Weekly Recap 2

Here’s a couple things I learned this week working on a projection mapping job. UV tricks in Houdini, and homemade C4D style shader effector in Touchdesigner.

UV tricks in Houdini. As I said last week, I’m rendering to UV. The on site sculpture has around 52 planar faces, for the content I’ve added a ton of extruded detail panels. I need to put those UVs somewhere. For performance they need to be in the same tile as the main uvs.

The UV layout SOP has an option to pack uvs into the islands of geometry coming in on it’s second input. Easy concept, setting up the template island is the trick. Take the orig geo, transform it’s world space coords to uv space (in the 3d viewport) and extrude.

Create a 1 x 1 plane, matching the space of your transformed uv geo. Boolean the two, leaving the padding from the orig uvs. Create uvs for the plane, using UV project, fit to best plane. Now feed this into the UV layout SOP. Boom. You’ll need to adjust settings, but that’s it.

The second huge task for the week was building a system in Touchdesigner that let me instance a movie file on a grid and control the playback of each via the greyscale value of pixels in a corresponding movie. It feels as hard to explain as it was to build. Pictures are easier.

Setting up the instances isn’t hard in TD, but coming from C4D or Houdini it feels a bit obtuse. To instance directly onto points, specify a sop in the instance tab of a geo container. The geometry you have inside the geo will be instanced.

Before going further I’ll assign my texture. I feed my movie file into a Texture3D TOP. This pulls x number of frames into a stack of frames. Feed the tex3d into a mat, then when assigned to your geo, you control how the images are assigned in the instance 2 tab (later step)

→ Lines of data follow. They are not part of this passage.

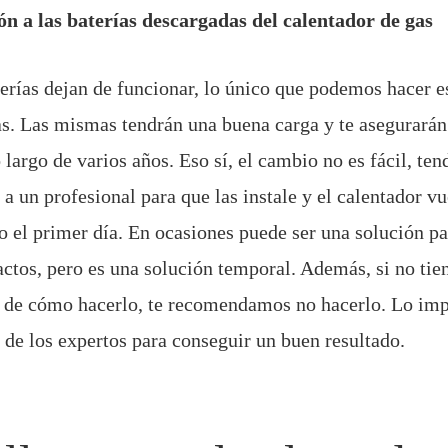
ión a las baterías descargadas del calentador de gas
erías dejan de funcionar, lo único que podemos hacer e
s. Las mismas tendrán una buena carga y te asegurará
largo de varios años. Eso sí, el cambio no es fácil, ten
 a un profesional para que las instale y el calentador vu
 el primer día. En ocasiones puede ser una solución pas
tactos, pero es una solución temporal. Además, si no tie
 de cómo hacerlo, te recomendamos no hacerlo. Lo imp
a de los expertos para conseguir un buen resultado.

Controlling the instances gets harder. You have to do this via channel data. Any control channel will need the same number or samples as instances present… makes sense. Since I want to drive my instances via a movie file, I’m going to need to convert my movie TOP to a CHOP. Easy

But, I need the entire frame, not just one row of pixels (which oddly is the default). Converting the whole image will give me one channel per row of pixels… close. Now I need to string these out so I have one long channel with one sample representing each of my instances.

I used the Splice CHOP to join the channels. Actually I used a lot of Splice CHOPs because I couldn’t figure any other way to do it. Splice will join two channels, I had 12.

Now finally I have my driver movie being converted to one mega long channel, all I need to do now is feed it into my texture settings on the instance 2 tab of my geo container.

Thanks if you made it this far in the mega thread. Hope it helps if anyone is trying to do similar things, or at least gives a little glimpse of what goes into building set ups like these. Now time for work.